Records at Random Vol. 39 - The Jimmy Castor Bunch Butt of Course…


Despite being one of the most sampled artists of his era, singer, percussionist, saxophonist and bandleader Jimmy Castor isn’t the household name some of his contemporaries are. He’s a veritable legend amongst DJs, beatmakers, record diggers and music lovers, particularly those with a jones for Funk, Soul and breaks. And his most timeless hits, “It’s Just Begun,” “Troglodyte (Cave Man),” and “Hey Leroy, Your Mama’s Calling You,” are instantly recognizable, not just for their sample-fueled ubiquity, memorable film-appearances (”It’s Just Begun” was featured in the classic street-dancing scene in ’80s chestnut Flashdance), or as dancefloor fodder. But casual listeners would doubtlessly be hard-pressed to identify him by name.

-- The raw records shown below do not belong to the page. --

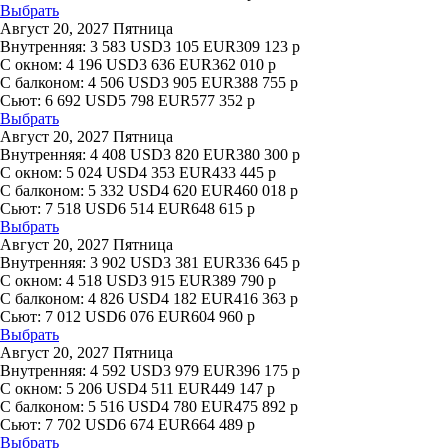
Выбрать
Август 20, 2027 Пятница
Внутренняя:
3 583
USD
3 105
EUR
309 123
р
С окном:
4 196
USD
3 636
EUR
362 010
р
С балконом:
4 506
USD
3 905
EUR
388 755
р
Сьют:
6 692
USD
5 798
EUR
577 352
р
Выбрать
Август 20, 2027 Пятница
Внутренняя:
4 408
USD
3 820
EUR
380 300
р
С окном:
5 024
USD
4 353
EUR
433 445
р
С балконом:
5 332
USD
4 620
EUR
460 018
р
Сьют:
7 518
USD
6 514
EUR
648 615
р
Выбрать
Август 20, 2027 Пятница
Внутренняя:
3 902
USD
3 381
EUR
336 645
р
С окном:
4 518
USD
3 915
EUR
389 790
р
С балконом:
4 826
USD
4 182
EUR
416 363
р
Сьют:
7 012
USD
6 076
EUR
604 960
р
Выбрать
Август 20, 2027 Пятница
Внутренняя:
4 592
USD
3 979
EUR
396 175
р
С окном:
5 206
USD
4 511
EUR
449 147
р
С балконом:
5 516
USD
4 780
EUR
475 892
р
Сьют:
7 702
USD
6 674
EUR
664 489
р
Выбрать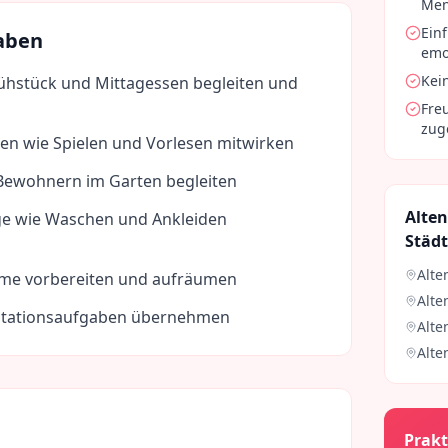
Men
Ein
aben
emot
Kei
hstück und Mittagessen begleiten und
Fre
zug
täten wie Spielen und Vorlesen mitwirken
Bewohnern im Garten begleiten
Alten
ge wie Waschen und Ankleiden
Städ
Alte
me vorbereiten und aufräumen
Alte
tationsaufgaben übernehmen
Alte
Alte
Prakt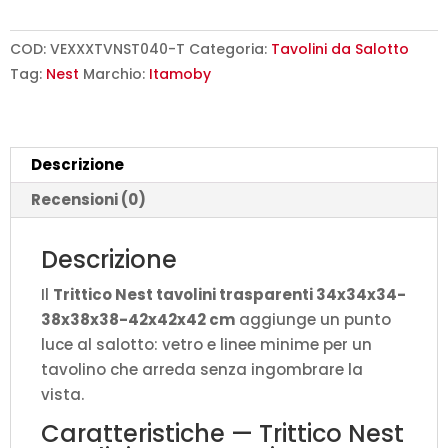
trasparenti
34x34x34-
COD:
VEXXXTVNST040-T
Categoria:
Tavolini da Salotto
38x38x38-
Tag:
Nest
Marchio:
Itamoby
42x42x42
cm
quantità
Descrizione
Recensioni (0)
Descrizione
Il
Trittico Nest tavolini trasparenti 34x34x34-
38x38x38-42x42x42 cm
aggiunge un punto
luce al salotto: vetro e linee minime per un
tavolino che arreda senza ingombrare la
vista.
Caratteristiche — Trittico Nest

A former Doo-Wop singer who served a short-lived stint as Frankie Lymon’s replacement in The Teenagers, the Harlem-bred Castor cut his teeth as a studio musician, and scored his first hit as a solo artist with the Latin Soul classic “Hey Leroy.” Shortly thereafter he formed his longtime band, The Jimmy Castor Bunch, and forged his own hard Funk sound that retained much of the Latin influence of his earlier hit while embracing Rock, Soul, Jazz and psychedelic influences as well. Their music was heavy and hazy, with definite “flower-child” overtones, but it was also humorous and cheeky, standing up musically and thematically against that of both Kool & the Gang and the Ohio Players, two of the big-name Funk outfits of the time who’s output bears more than a passing similarity to that of the Bunch.

By the time they released 1974’s Butt of Course… the band had it’s formula — a mix of raw Funk grooves, fuzzy psychedelia, novelty humor, social commentary, syrupy Soul ballads, and covers (of varying quality) of popular hit songs — all figured out. And the album’s a-side benefits greatly from the groundwork laid by the band’s previous releases. This is most evident on “Bertha Butt Boogie,” a churning Funk number with fuzz bass wah-wah guitar, a menacingly goofy vocal refrain and a hippie-Funk chorus, which is essentially a sequel to the groups hit “Troglodyte.” Picking up the story of that song’s titular cave man and the Butt sisters, it also makes reference to other Castor characters like Leroy of “Hey Leroy” fame and Luther the Anthropoid.

The uptempo “E-Man Boogie,” a Kool & the Gang-esque jam, and “Hallucinations,” an airy psychedelic Soul tune featuring proto-rap spoken word vocals that invites listeners to join their musical “freak out” before an impending apocalypse kills us all, round out the a-side. But other than “Potential,” a Disco-Jazz tune with a rubbery bassline, exaggerated vocals and an extended section where Jimmy questions his band-members over the groove a-la James Brown, and a solid (if superfluous) cover of The Stylistics‘ “You Make Me Feel Brand New” with a defiantly lengthy instrumental intro, the b-side is sort of a let-down.

I own Ohio Players albums that are just as uneven as Butt of Course… though. And Kool & the Gang made “Celebration” for Pete’s sake! So there’s really no reason The Jimmy Castor Bunch shouldn’t enjoy as prominent a place in the annals of Funk.